ICC Champions Trophy 2009

The 2009 ICC Champions Trophy was held in South Africa from September 22 to October 5. Initially planned for Pakistan in 2008, it was relocated due to security concerns. Featuring the top eight seeded teams, the tournament had no associate nation participation. After the round-robin group stages, Pakistan, Australia, New Zealand, and England reached the Semi-Finals. Australia won their second consecutive title by defeating New Zealand in the final. Ricky Ponting was the Player of the series, with the most runs (288), and Wayne Parnell took the most wickets (11).

ICC Champions Trophy 2013

The 2013 ICC Champions Trophy, hosted by England and Wales from June 6 to June 23, was the seventh edition of the tournament. India emerged as the champions, securing their second title by narrowly defeating England in the final. The competition was contested by eight teams divided into two groups, with the top two moving to the semi-finals. Shikhar Dhawan from India was the Player of the series, leading with 363 runs, and his compatriot Ravindra Jadeja took the most wickets with 12 dismissals. India’s victory came with a significant prize of $2 million. Initially thought to be the final edition, the ICC later confirmed that the Champions Trophy would continue, replacing the proposed World Test Championship.

ICC Champions Trophy 2017

ICC Champions Trophy

The 2017 ICC Champions Trophy, held in England and Wales from June 1 to 18, saw Pakistan clinch their first title with a decisive 180-run victory over India in the final at The Oval.

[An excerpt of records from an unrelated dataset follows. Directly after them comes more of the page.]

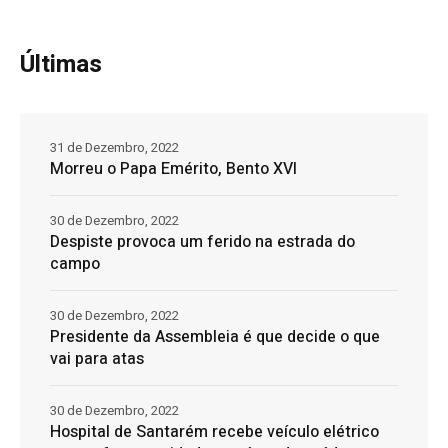
Últimas
31 de Dezembro, 2022
Morreu o Papa Emérito, Bento XVI
30 de Dezembro, 2022
Despiste provoca um ferido na estrada do
campo
30 de Dezembro, 2022
Presidente da Assembleia é que decide o que
vai para atas
30 de Dezembro, 2022
Hospital de Santarém recebe veículo elétrico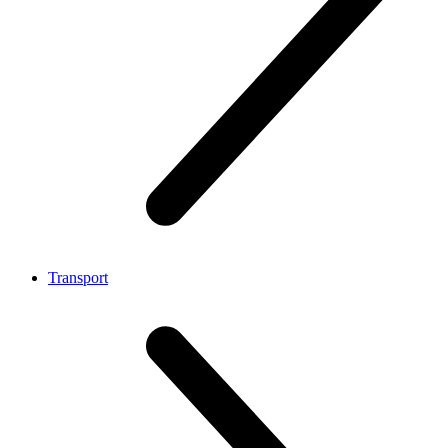
Transport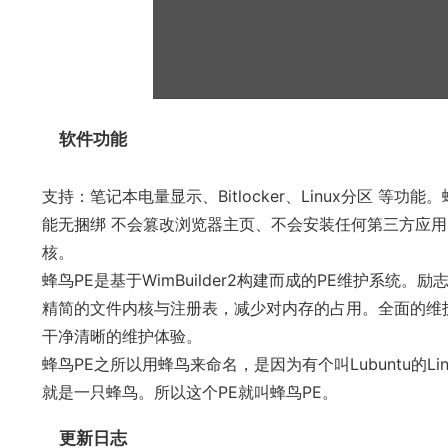
软件功能
支持：笔记本电量显示、Bitlocker、Linux分区 等功
能无捆绑 不会篡改浏览器主页、不会安装任何第三方应用。给
核。
蜂鸟PE是基于WimBuilder2构建而成的PE维护系统
精简的文件内核与注册表，减少对内存的占用。全面的维
干净清晰的维护体验。
蜂鸟PE之所以用蜂鸟来命名，是因为有个叫Lubuntu的
就是一只蜂鸟。所以这个PE就叫蜂鸟PE。
更新日志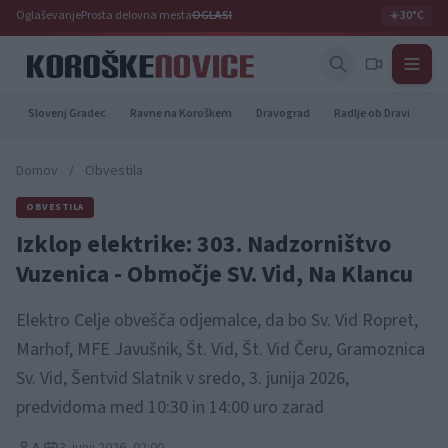
Oglaševanje
Prosta delovna mesta
OGLASI
☀️
30°C
Slovenj Gradec
Ravne na Koroškem
Dravograd
Radlje ob Dravi
Pr
Domov
/
Obvestila
OBVESTILA
Izklop elektrike: 303. Nadzorništvo
Vuzenica - Območje SV. Vid, Na Klancu
Elektro Celje obvešča odjemalce, da bo Sv. Vid Ropret,
Marhof, MFE Javušnik, Št. Vid, Št. Vid Čeru, Gramoznica
Sv. Vid, Šentvid Slatnik v sredo, 3. junija 2026,
predvidoma med 10:30 in 14:00 uro zarad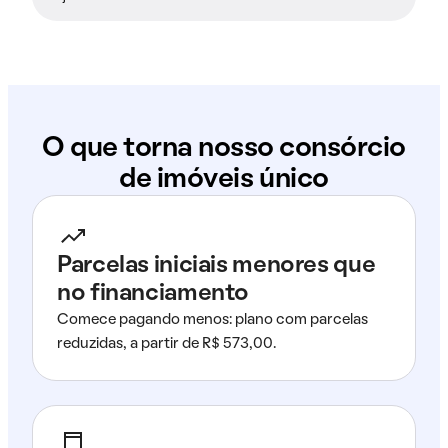
O que torna nosso consórcio
de imóveis único
Parcelas iniciais menores que
no financiamento
Comece pagando menos: plano com parcelas
reduzidas, a partir de R$ 573,00.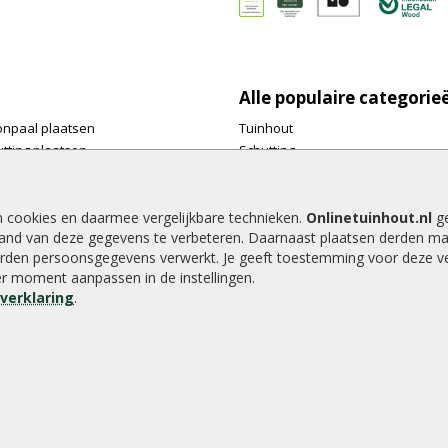
Alle populaire categorie
onpaal plaatsen
Tuinhout
tting plaatsen
Schutting
te tuinschermen van
Vlonderplanken
inhout.nl
Tuinpalen
e houtsoorten voor in de tuin
Tuinhekken
n cookies en daarmee vergelijkbare technieken.
Onlinetuinhout.nl
ge
and van deze gegevens te verbeteren. Daarnaast plaatsen derden ma
e tuin
Tuinhuizen
rden persoonsgegevens verwerkt. Je geeft toestemming voor deze ver
alen voor een schapenhek
Blokhutten
der moment aanpassen in de instellingen.
Overkappingen
everklaring
.
Hout beton schutting
8.9
/
10
|
2040
waarderingen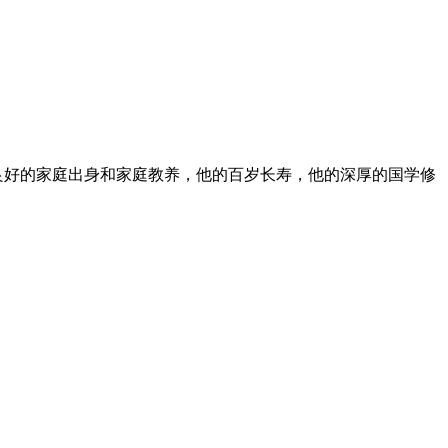
他的良好的家庭出身和家庭教养，他的百岁长寿，他的深厚的国学修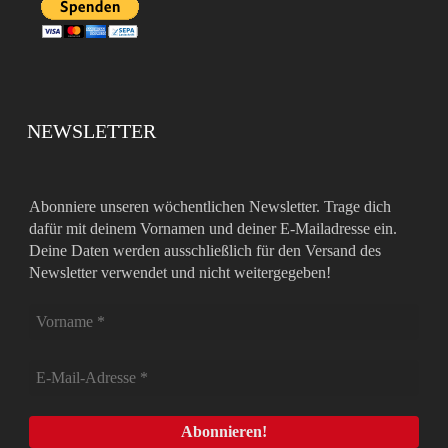
NEWSLETTER
Abonniere unseren wöchentlichen Newsletter. Trage dich
dafür mit deinem Vornamen und deiner E-Mailadresse ein.
Deine Daten werden ausschließlich für den Versand des
Newsletter verwendet und nicht weitergegeben!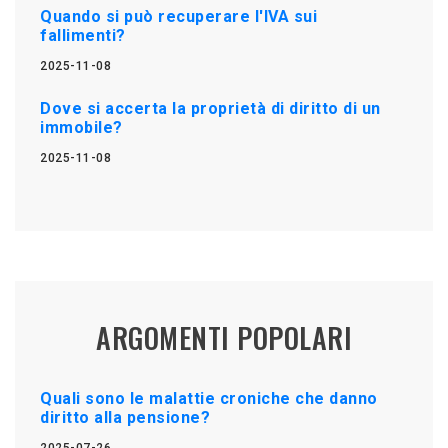
Quando si può recuperare l'IVA sui
fallimenti?
2025-11-08
Dove si accerta la proprietà di diritto di un
immobile?
2025-11-08
ARGOMENTI POPOLARI
Quali sono le malattie croniche che danno
diritto alla pensione?
2025-07-26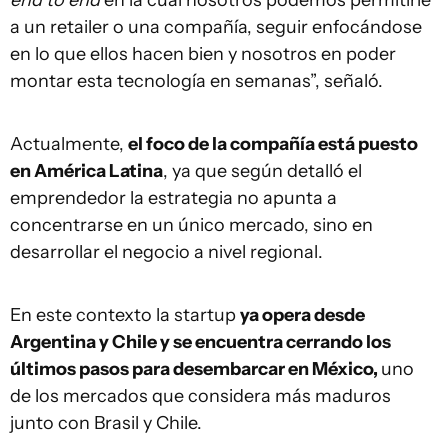
end to end
en la cual nosotros podemos permitirle
a un retailer o una compañía, seguir enfocándose
en lo que ellos hacen bien y nosotros en poder
montar esta tecnología en semanas”, señaló.
Actualmente,
el foco de la compañía está puesto
en América Latina
, ya que según detalló el
emprendedor la estrategia no apunta a
concentrarse en un único mercado, sino en
desarrollar el negocio a nivel regional.
En este contexto la startup
ya opera desde
Argentina y Chile y se encuentra cerrando los
últimos pasos para desembarcar en México,
uno
de los mercados que considera más maduros
junto con Brasil y Chile.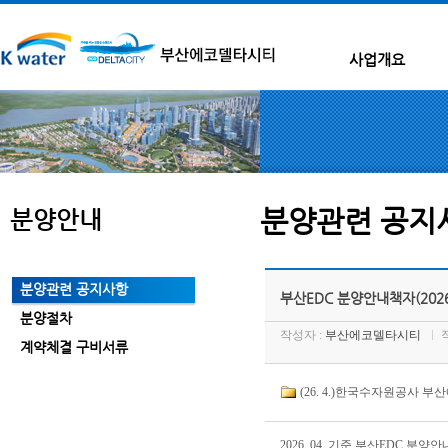
사업개요
분양관련 공지
분양안내
분양관련 공지사항
부산EDC 분양안내책자(2026.
분양절차
작성자 :
부산에코델타시티
계약체결 구비서류
(26. 4.)한국수자원공사 
2026. 04. 기준 부산EDC 분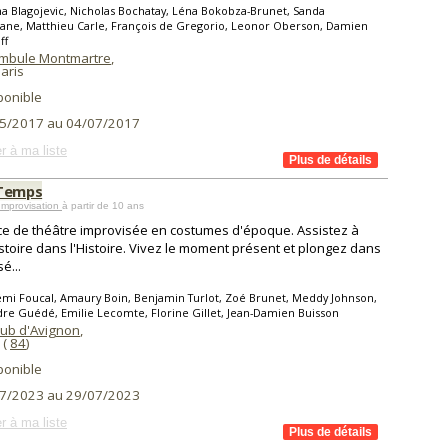
a Blagojevic, Nicholas Bochatay, Léna Bokobza-Brunet, Sanda
ane, Matthieu Carle, François de Gregorio, Leonor Oberson, Damien
ff
mbule Montmartre
,
aris
ponible
5/2017 au 04/07/2017
r à ma liste
-Temps
Improvisation
à partir de 10 ans
ce de théâtre improvisée en costumes d'époque. Assistez à
stoire dans l'Histoire. Vivez le moment présent et plongez dans
é...
mi Foucal, Amaury Boin, Benjamin Turlot, Zoé Brunet, Meddy Johnson,
re Guédé, Emilie Lecomte, Florine Gillet, Jean-Damien Buisson
lub d'Avignon
,
(
84
)
ponible
7/2023 au 29/07/2023
r à ma liste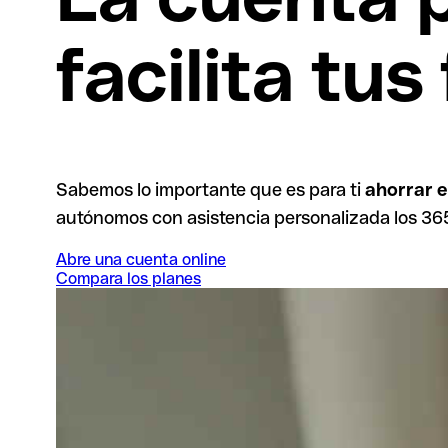
facilita tus
Sabemos lo importante que es para ti
ahorrar e
autónomos con asistencia personalizada los 365
Abre una cuenta online
Compara los planes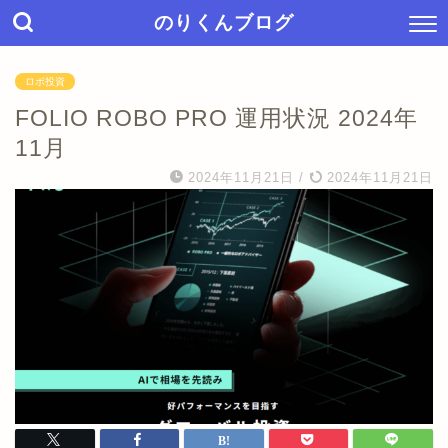
のりくんブログ
ロボ投資
FOLIO ROBO PRO 運用状況 2024年
11月
2024年11月21日
/
2024年11月21日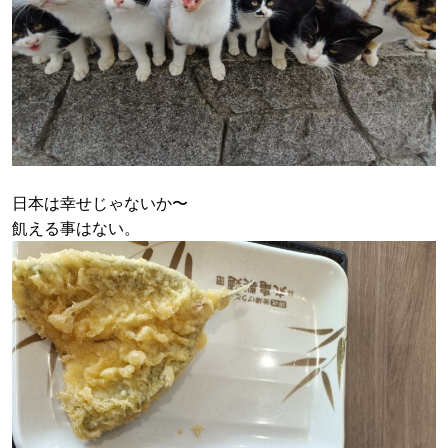
日本は幸せじゃないか〜
飢える事はない。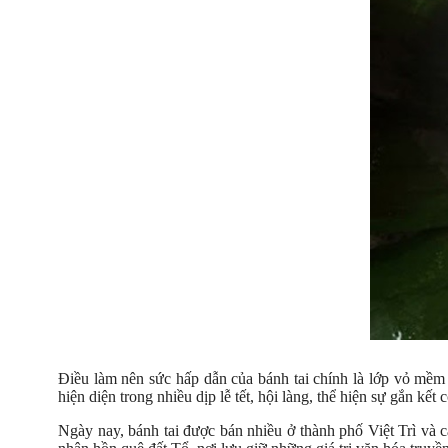
Điều làm nên sức hấp dẫn của bánh tai chính là lớp vỏ mề
hiện diện trong nhiều dịp lễ tết, hội làng, thể hiện sự gắn kết
Ngày nay, bánh tai được bán nhiều ở thành phố Việt Trì và c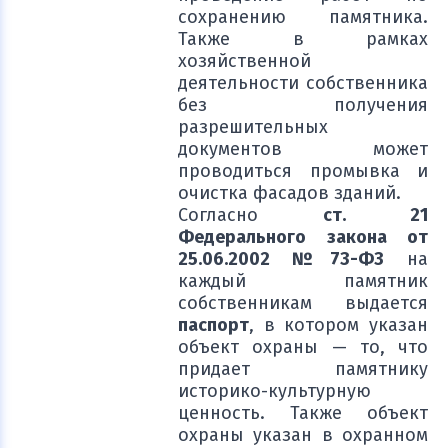
сохранению памятника.
Также в рамках
хозяйственной
деятельности собственника
без получения
разрешительных
документов может
проводиться промывка и
очистка фасадов зданий.
Согласно
ст. 21
Федерального закона от
25.06.2002 №73-ФЗ
на
каждый памятник
собственникам выдается
паспорт
, в котором указан
объект охраны — то, что
придает памятнику
историко-культурную
ценность. Также объект
охраны указан в охранном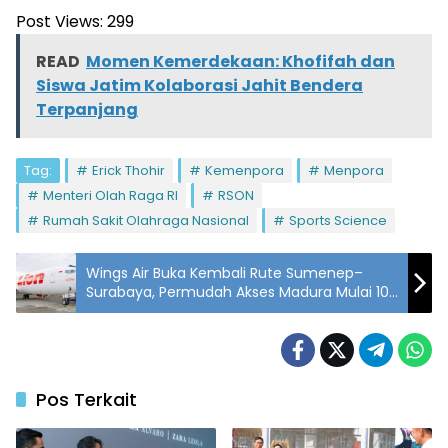
Post Views:
299
READ
Momen Kemerdekaan: Khofifah dan
Siswa Jatim Kolaborasi Jahit Bendera
Terpanjang
Tag:
Erick Thohir
Kemenpora
Menpora
Menteri Olah Raga RI
RSON
Rumah Sakit Olahraga Nasional
Sports Science
Wings Air Buka Kembali Rute Sumenep–
Surabaya, Permudah Akses Madura Mulai 10
Oktober
Pos Terkait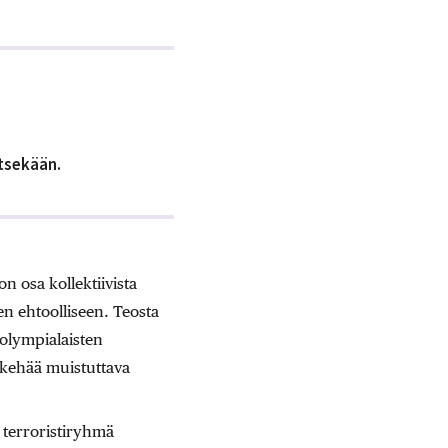
itsekään.
n osa kollektiivista
n ehtoolliseen. Teosta
 olympialaisten
ekehää muistuttava
 terroristiryhmä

This victory margin was the largest by any team in the final of an ICC ODI tournament. Eight top-ranked ODI teams participated, and the event was notable for the return of Bangladesh and the absence of the West Indies. Pakistan, India, England, and Bangladesh reached the semi-final. The tournament faced challenges, with rain affecting 5 of the 15 matches. Hasan Ali from Pakistan was named the Player of the series, and Shikhar Dhawan of India scored the most runs. The prize pool was $4.5 million, with Pakistan receiving $2.2 million and India $1.1 million.

Future Tournaments

ICC announced the World Test Championship and ended the Champions Trophy run in 2017. However, later, it was revealed that Pakistan is given the chance to host the ICC Champions Trophy, which will return in 2025. ICC also announced that India will host the 2029 edition of the ICC Champions Trophy.